My Megadungeon is played with Robins by Coffee and I have built it off of The Bureau by Goblin Archives. (The image above was made by Coffee btw).
Follow that hyperlink to Robins for Coffee's explanation of their work. The Bureau is basically a ttrpg version of the video game Control. The Bureau itself is the oldest house and you're tromping around as regular people being corrupted and empowered by the weird extradimensional invasion that has gotten loose.
"The Brut" itself is the Megadungeon. There is an enemy in Robins called The Brut, one of the dead god Albion's mightiest soldiers. When in danger they can summon concrete buildings around them. I took this and messed around with it a bit. If Bruts can summon empty buildings from nothing, what would it be used for? I had been meaning to try and run The Bureau for a while and the titular building has some interesting contents including:
- Office Space
- Government Agency
- Prison
So, here's where my interest lies in this project. Control, SCP, X-files, all that kind of government agency meets paranormal stuff is something I really enjoy. The New Weird Institution has some fun themes that I enjoy having revealed to me. Bureaucracy is difficulty to navigate. Nobody knows who made the decisions for these things to be this way. Why is every encounter with it so alienating? In the New Weird, the Institution is itself an eldritch entity made by human hands. It's something you can step back from and see as a god in its own right because the people who animate it are obscured, held at arm’s length, or siloed into one part of a grander whole.
Like, move over Cthulu, here treadeth the Leviathan.
My issue with the depictions so far is that they turn too inward, focusing on how the institutions harm the people inside of them instead of recognizing that the kind of institution the New Weird Bureaucracy is standing in for quite often harm people. They are authorized to harm people. Think of Ministries and Departments of states who have the power to deny or withhold support, or can choose to regulate or not regulate. Sometimes that is for good reason, but we know that people still slip through the cracks.
In Robins, the player characters are the people who are not only slipping through cracks (hearing the last frequency is one very important crack to slip through), but find themselves at risk of being crowbarred and jackhammered open so that the corpse-god Albion can, in death, find another resource to manage and another parameter to govern in his name. You are presented with the goal: radical freedom, and a threat: fascist control.
What is Control (and to this extent The Bureau) as the New Weird Institution? Remedy’s Control has a panopticon, an imprisoned brother, and a subtle irony to the main character being ensnared by a place at the top of the pyramid. A one employee model where they are at both the top and the bottom of a hierarchy. How long until that hourglass runs out and must be turned over?. Many SCP pages play with the context of imprisonment. Can the researchers leave without Amnesiacs? Are the torturers just as tortured? How many prisoners can we feed to the monster under the stairs? While not institutional, labyrinthine buildings in fiction such as House of Leaves is about a house so powerful in its possessive potential even reading about it can ruin your life. There is no leaving. Piranesi is about a prisoner coming to terms with realizing that there is more world beyond their prison.

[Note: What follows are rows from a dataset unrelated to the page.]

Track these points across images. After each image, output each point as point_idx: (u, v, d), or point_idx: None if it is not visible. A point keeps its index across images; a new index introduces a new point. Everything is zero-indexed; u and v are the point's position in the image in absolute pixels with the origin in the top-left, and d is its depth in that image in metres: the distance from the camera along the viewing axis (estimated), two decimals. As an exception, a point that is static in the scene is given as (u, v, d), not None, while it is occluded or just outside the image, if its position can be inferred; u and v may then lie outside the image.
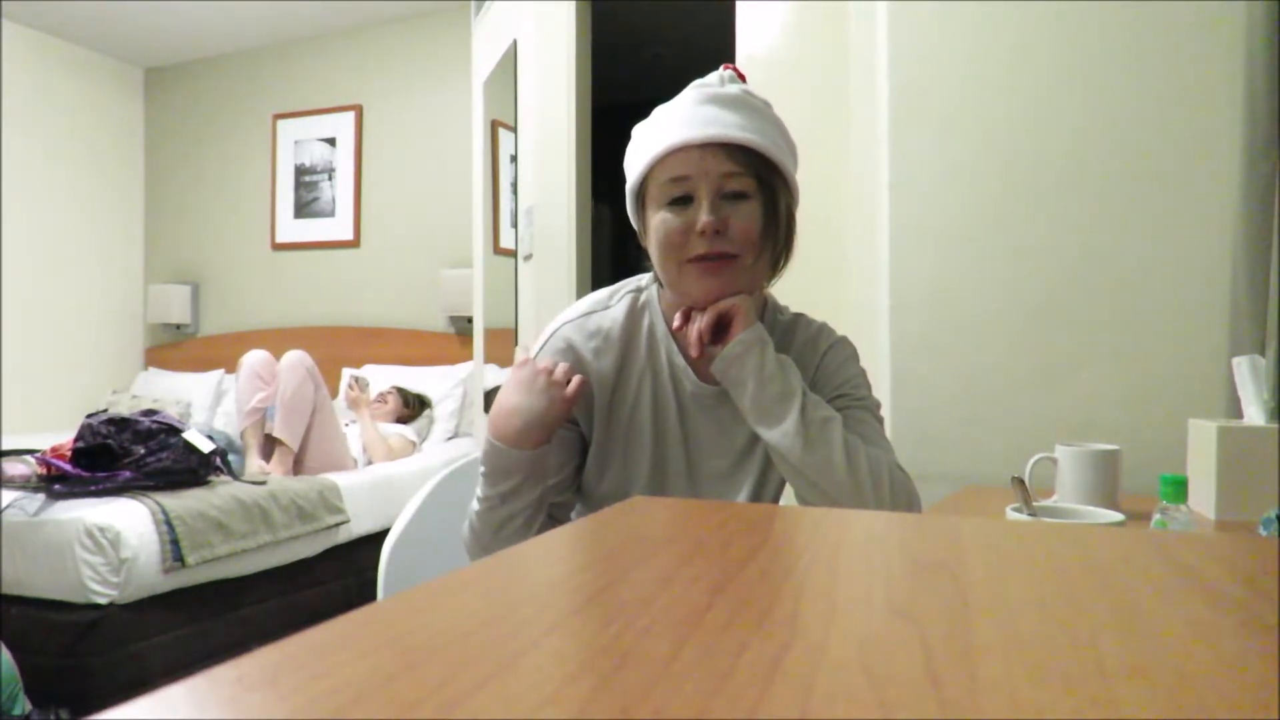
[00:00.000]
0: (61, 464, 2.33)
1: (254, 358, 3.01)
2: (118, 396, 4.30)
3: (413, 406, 3.63)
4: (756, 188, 0.92)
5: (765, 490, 1.02)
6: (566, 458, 1.02)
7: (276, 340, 4.10)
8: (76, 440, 2.38)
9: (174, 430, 2.48)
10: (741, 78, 0.99)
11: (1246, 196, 1.37)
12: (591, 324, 1.01)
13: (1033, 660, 0.30)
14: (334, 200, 4.45)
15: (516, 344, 2.87)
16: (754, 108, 0.94)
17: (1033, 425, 1.48)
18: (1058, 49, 1.50)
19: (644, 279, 1.05)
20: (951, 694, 0.27)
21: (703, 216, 0.90)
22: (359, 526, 2.95)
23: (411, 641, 0.31)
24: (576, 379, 0.95)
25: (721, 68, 0.99)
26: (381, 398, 3.54)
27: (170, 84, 4.89)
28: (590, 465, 1.03)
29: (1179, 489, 0.98)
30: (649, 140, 0.95)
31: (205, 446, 2.51)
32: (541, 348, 1.01)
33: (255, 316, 4.61)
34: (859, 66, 1.76)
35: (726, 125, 0.91)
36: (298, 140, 4.53)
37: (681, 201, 0.92)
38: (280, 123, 4.56)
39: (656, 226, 0.93)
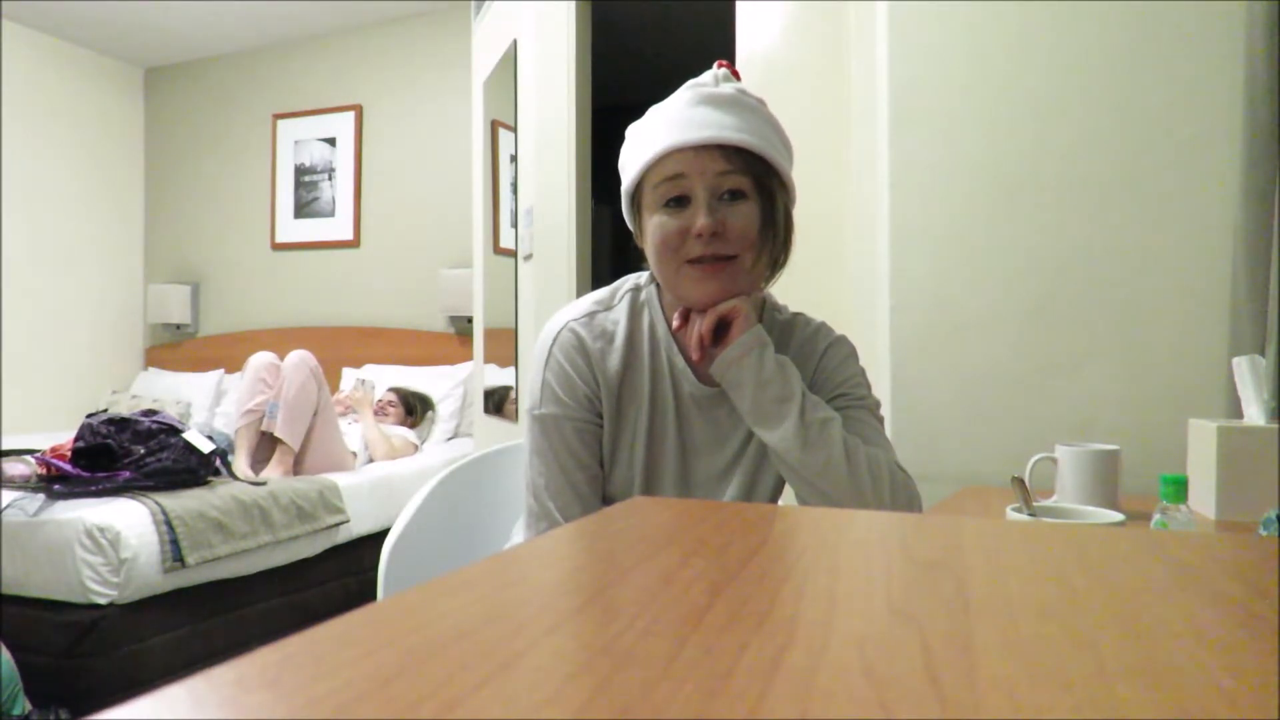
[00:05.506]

There’s this recurring fascination with an inverted sense of the indoor space. An indoors so large that it’s limitless, infinite, and a landscape in its own right to the point of a firmament. An indoors that you cannot understand how it was built. And this wondrous incalculability is a prison to the human mind. What if the inside was as big as the outside? It would still be hell. Beyond shelter square footage cannot be a habitat. These houses are haunted because they have a power for themself, a power we can only negotiate with at best, and must escape at their worst.
Enter the Brut
And so we have. Robins have scoured the floors, had parasitic hunting rifles fasten to their hands, died, tried to intimidate flirty AI saved on tapedecks, been rescued, made friends with a man-sized cat doll made of Pipecleaner (named Pipecleaner) then lost him, liberated other robins imprisoned in the Brut, and witnessed a divide in which of the 10 robins the Brut thinks can be exploited by incorporating them into the Albion regime and which are too dangerous and thus must be locked away. Right now I would say we are at the lowest point of the story. A great success (liberating a prison full of robins within the brut) has been made bittersweet (Pipecleaner has merged with a doppelganger and turned into a massive spidery beast). The players are now entering the final act, with the goal of reaching a climactic confrontation with whatever is at the bottom of floor 10.